The listing below should be printed exactly, every line of it. Skip the pictures.
_ _ _ _ _ _ _
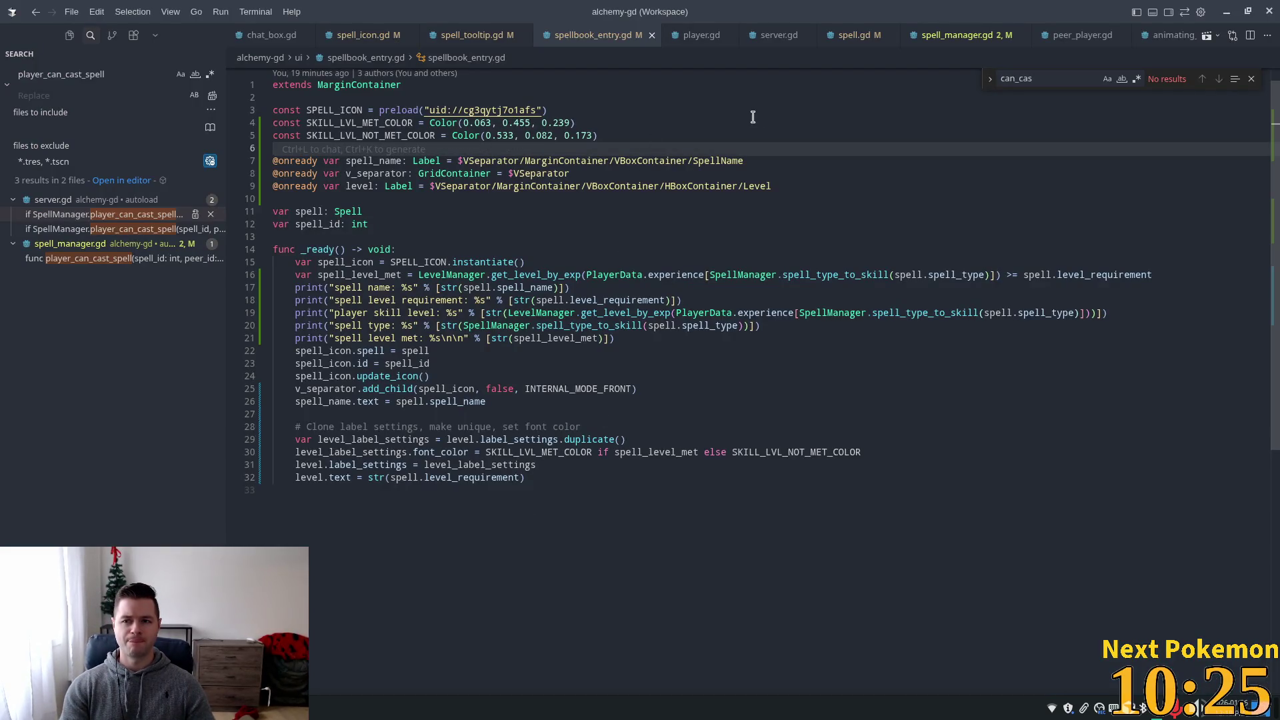
- Jump to the spell_cast match in ui_state.gd and inspect lines 381 and 393
key(ctrl+p)
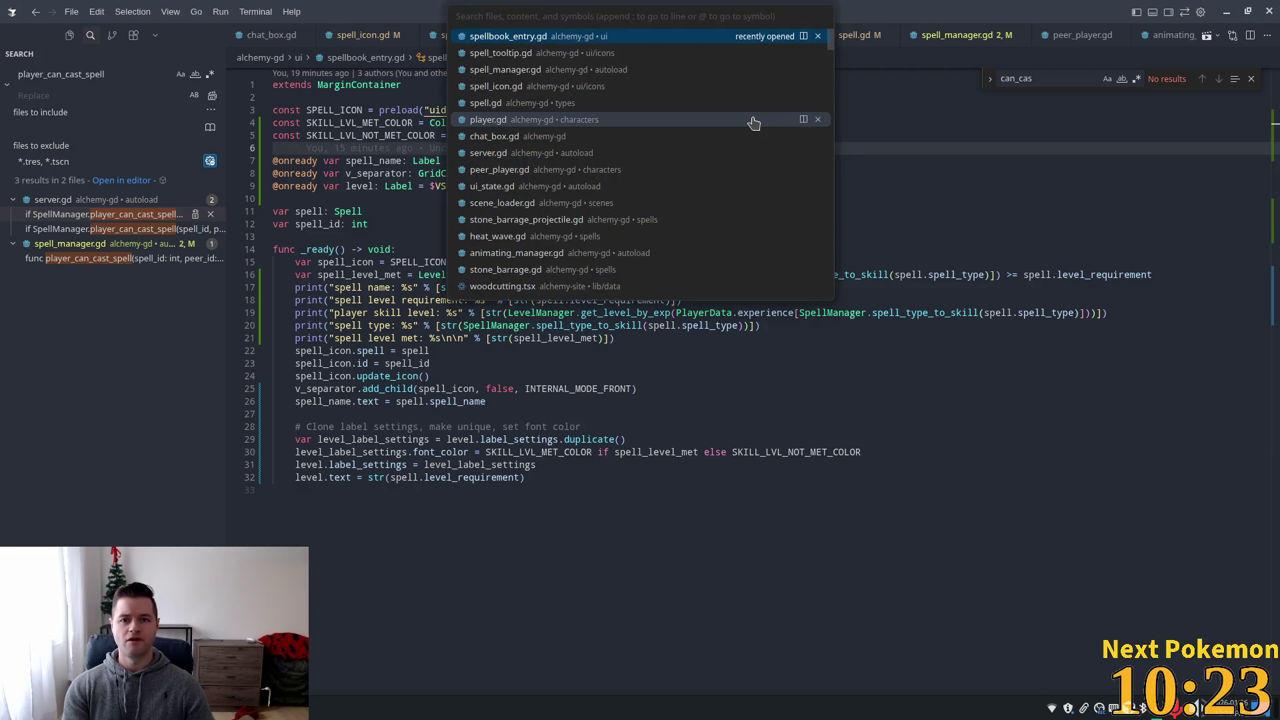
text(spell_cast)
key(Return)
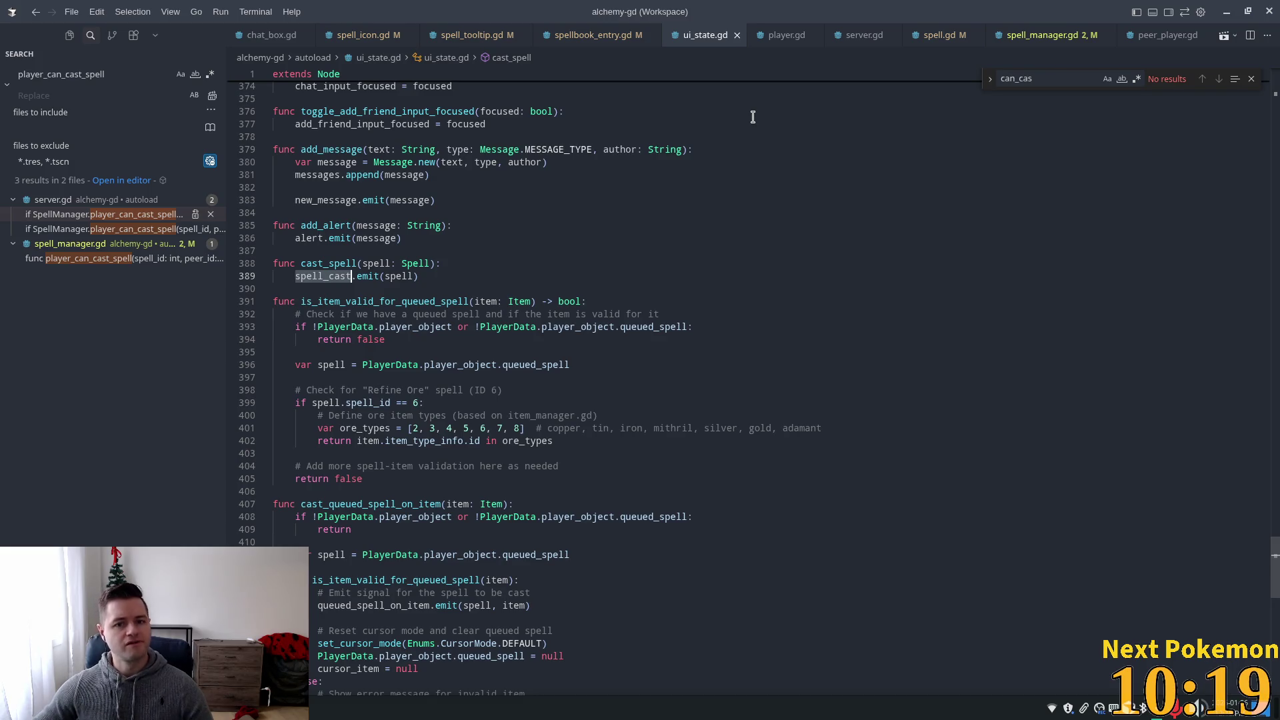
click(693, 177)
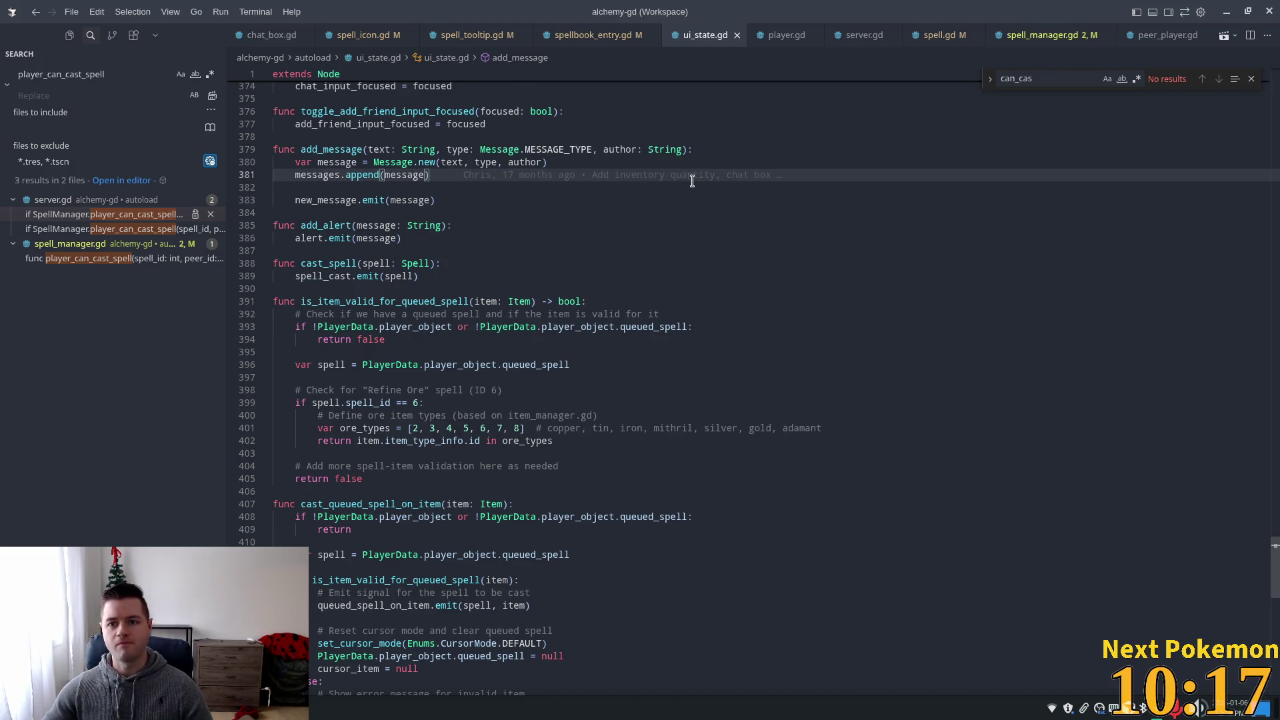
click(898, 329)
_ _ _ _ _ _ _
Response to the exercise:
- Jump to the spell_cast match in ui_state.gd and inspect lines 381 and 393
key(ctrl+p)
text(spell_cast)
key(Return)
click(693, 177)
click(898, 329)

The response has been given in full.